Se entiende entonces que el primer manifiesto supone un verdadero volantazo en la trayectoria de Marinetti sin apenas hay señales de preludio. Diríamos que el manifiesto se manifiesta, y con ello exhibe una estrategia de multiplicación de opinión que, en realidad, no se separaba tanto del efecto multiplicador de imágenes que tiene esa accidia con la que presuntamente terminaba.

En verano de 1909 Marinetti publicó un ejemplar que su revista Poesia que comprendía cuatro números correspondientes a los meses de abril, mayo, junio y julio. El ejemplar comenzaba con una traducción al inglés de los once puntos del manifiesto y a continuación el propio Marinetti se hacía entrevistar; las páginas sucesivas recogían todo tipo de opiniones. No me deja de sorprender que la primera de estar páginas estuviera ocupada por la carta de Robert de Montesquiou, que como sabemos había inspirado el personaje de De Esseintes, el más acidioso de los decadentes. El Conde, le da la enhorabuena a Marinetti: ambos habían compartido la acedia y sólo a partir de ahora compartirían la fosforescencia.

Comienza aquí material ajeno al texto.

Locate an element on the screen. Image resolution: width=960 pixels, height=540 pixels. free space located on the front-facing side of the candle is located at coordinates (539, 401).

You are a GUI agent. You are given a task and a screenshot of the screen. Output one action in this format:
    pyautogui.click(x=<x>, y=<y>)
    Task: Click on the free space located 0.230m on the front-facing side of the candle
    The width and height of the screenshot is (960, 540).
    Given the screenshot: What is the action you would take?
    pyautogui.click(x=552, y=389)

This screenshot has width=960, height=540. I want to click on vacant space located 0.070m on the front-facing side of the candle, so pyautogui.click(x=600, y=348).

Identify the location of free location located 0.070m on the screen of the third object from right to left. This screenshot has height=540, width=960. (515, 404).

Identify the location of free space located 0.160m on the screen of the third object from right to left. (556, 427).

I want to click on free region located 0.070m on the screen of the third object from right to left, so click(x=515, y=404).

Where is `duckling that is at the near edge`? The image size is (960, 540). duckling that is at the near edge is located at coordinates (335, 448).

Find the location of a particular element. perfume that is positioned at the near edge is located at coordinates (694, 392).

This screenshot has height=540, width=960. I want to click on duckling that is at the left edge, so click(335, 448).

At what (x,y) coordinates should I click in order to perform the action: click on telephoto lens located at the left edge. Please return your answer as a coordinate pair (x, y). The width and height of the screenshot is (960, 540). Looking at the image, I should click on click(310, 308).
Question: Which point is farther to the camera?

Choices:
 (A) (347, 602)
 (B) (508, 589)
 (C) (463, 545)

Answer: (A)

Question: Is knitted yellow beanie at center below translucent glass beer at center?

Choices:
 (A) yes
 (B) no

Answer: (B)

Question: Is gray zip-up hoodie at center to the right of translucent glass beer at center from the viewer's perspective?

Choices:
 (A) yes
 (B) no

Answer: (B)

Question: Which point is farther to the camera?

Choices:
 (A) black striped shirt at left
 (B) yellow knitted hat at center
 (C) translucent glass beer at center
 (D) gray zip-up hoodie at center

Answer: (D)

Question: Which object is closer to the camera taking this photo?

[1] Balzac, Les Comédiens sans le savoir, 1846, p. 36: “Tout conspire pour nous. Ainsi tous ceux qui plaignent les peuples, qui braillent sur la question des prolétaires et des salaires (...) les Communistes, les Humanitaires, les philanthropes vous comprenez, tous ces gens-là sont notre avant-garde”.

[2] “Les poètes de combat. Les littérateurs d’avant-garde”. Vid. Baudelaire, C., “Mon coeur mis à nu” LXIII, en Journaux intimes, Paris: G. Crés et Cia., 1920, p. 71

[3] Shattuck, R. (1955), La época de los banquetes, Madrid: Antonio Machado, 1991, p. 35

[4] Boisson, M., Les attentats anarchistes, cit. en Shattuck, R, op. cit., p. 31.

[5] Sebreli, Juan José, Las aventuras de la vanguardia. El arte moderno contra la modernidad, Buenos Aires: Editorial sudamericana, 2000.

[6] Agnese, Gino, Marinetti, una vita esplosiva, Milano: Camunia, 1990, p. 31.

[7] La primera publicación del manifiesto apareció en francés en el diario Le Figaro con el siguiente texto: “Nous avions veillé toute la nuit, mes 
amis et moi, sous des lampes de mosquée dont les coupoles de cuivre aussi 
ajourées que notre âme avaient pourtant des cœurs électriques. Et tout 
en piétinant notre native paresse sur d'opulents tapis persans, nous avions 
discuté aux frontières extrêmes de la logique et griffé le papier de démentes 
écritures

[8] Kierkegaard, S., Sobre el concepto de ironía, Valladolid: Trotta, 2000, p. 275.

[9] Marinetti, F.T., La Ville charnelle, París: Sansot, 1908, p. 153.

[10] Pànteo, T., Il poeta Marinetti, Milano: Società Editoriale Milanese, 1908, p. 15.